Peter’s clear, logical argument continues: False teachers aren’t going to get away with false teaching, they will be judged.
3. God condemned (gk: tephroó, “reduced to ashes”) Sodom & Gomorrah
The total destruction of Sodom & Gomorrah was allowed by God to bring home to succeeding generations that unrighteousness will, in the end, ruin.
False teaching and false behavior ultimately always produce suffering and disaster. Whether in Lot’s day or in Peter’s or in our own, this judgment will come.
Peter’s audience would have known about Pompeii, about Sodom & Gomorrah, about the flood — this language & symbolism was familiar to them.
Lot may be seen as a weak, worldly individual sitting at the gate, or city counsel, of Sodom. He lived very much among them, but Peter gives us the context: he was a light among darkness. Lot’s inner-reaction to the evil around him was to be worn down, exhausted, oppressed by the evil lives of his fellow citizens. His conscious was not so dulled that he was no longer pained by what he saw.
“Our great security against sin lies in being shocked at it” – Cardinal Newman
If sin no longer bothers us, we’ve got a problem.
When God tells Abraham he’s going to destroy Sodom and Gomorrah, He says He will relent if there are 10 righteous men in the city. There were not even 10, but Lot was living among them. He was not endorsing the culture, but trying to live righteously in a lawless time.
Thoughts on divine judgment: God obviously judged the angels, the ancient world, and Sodom & Gomorrah, but Peter is also demonstrating that God knows how to rescue the godly from temptation and to keep the unrighteous under punishment for the day of judgment, especially those who indulge in the flesh and its corrupt desires and those who despise authority.

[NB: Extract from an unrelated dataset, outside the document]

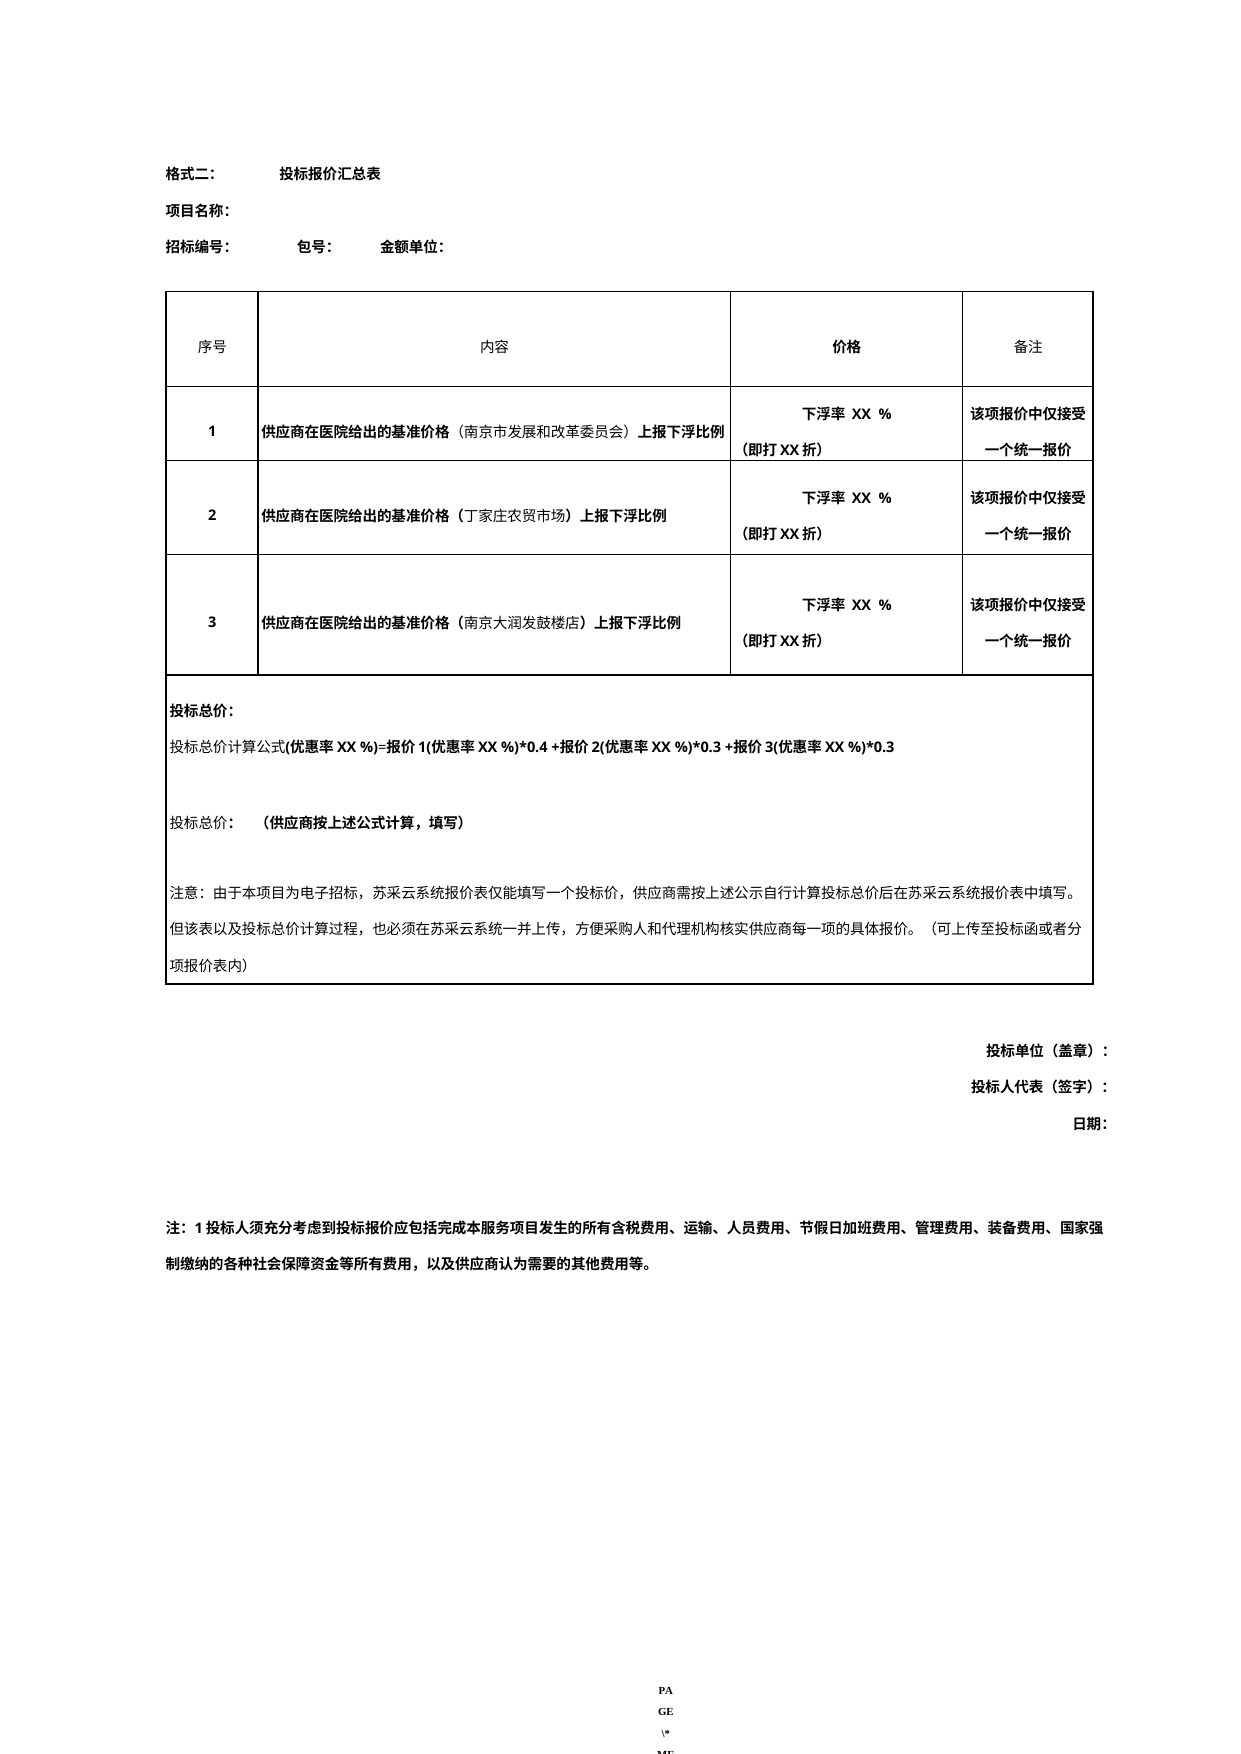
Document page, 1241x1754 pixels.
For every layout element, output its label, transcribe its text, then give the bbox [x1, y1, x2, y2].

table_cell 该项报价中仅接受一个统一报价 [963, 555, 1092, 674]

Peter explains God’s judgment on false teachers and false behavior, but don’t miss that Noah is rescued, Lot is rescued – the righteous are rescued. God knows how to rescue his people. Even in Noah’s time and in Sodom and Gomorrah, God rescues the righteous.
The tension is to be in the world but not of the world. If this were simply a matter of great discipline, we could do this. This isn’t an issue of the flesh, but an issue of the spirit.
If we are of the flesh, if our desires are immoral, and if we despise authority – God views those things the same way He views false teaching.
1. False teachers and their kind will not escape judgment.
There’s something innate in the human heart that knows what’s wrong. When the human heart no longer sees wrong, that’s when we become vulnerable to false teaching.
God’s not malevolent or capricious, but all of us are headed to hell and only those who respond by faith are considered righteous.
2. All of creation is accountable to God.
The reason things are falling apart is not human condition alone, but because of the context we live in – like our bodies, no matter how well we care for our bodies, we’re going to die – no matter how perfectly our world was created, it is fallen.
To despise authority is nothing new. When Jesus Christ lived, there was a malevolent dictator named Herrod. He was a megalomaniac who enslaved people all over the world.
Jesus says one thing about authority: Render to Caesar what is Caesar’s, render to God what is God’s. We are to respect authority.
John 17: 13-19
Jesus is saying, God, will you set them apart in a crazy culture in truth. Don’t just spare them from the crazy, set them apart in truth.
1 John 2:15-16
You and I are to be other-worldly creatures in a world that is not our home, and trust that He will rectify and make right what is unjust.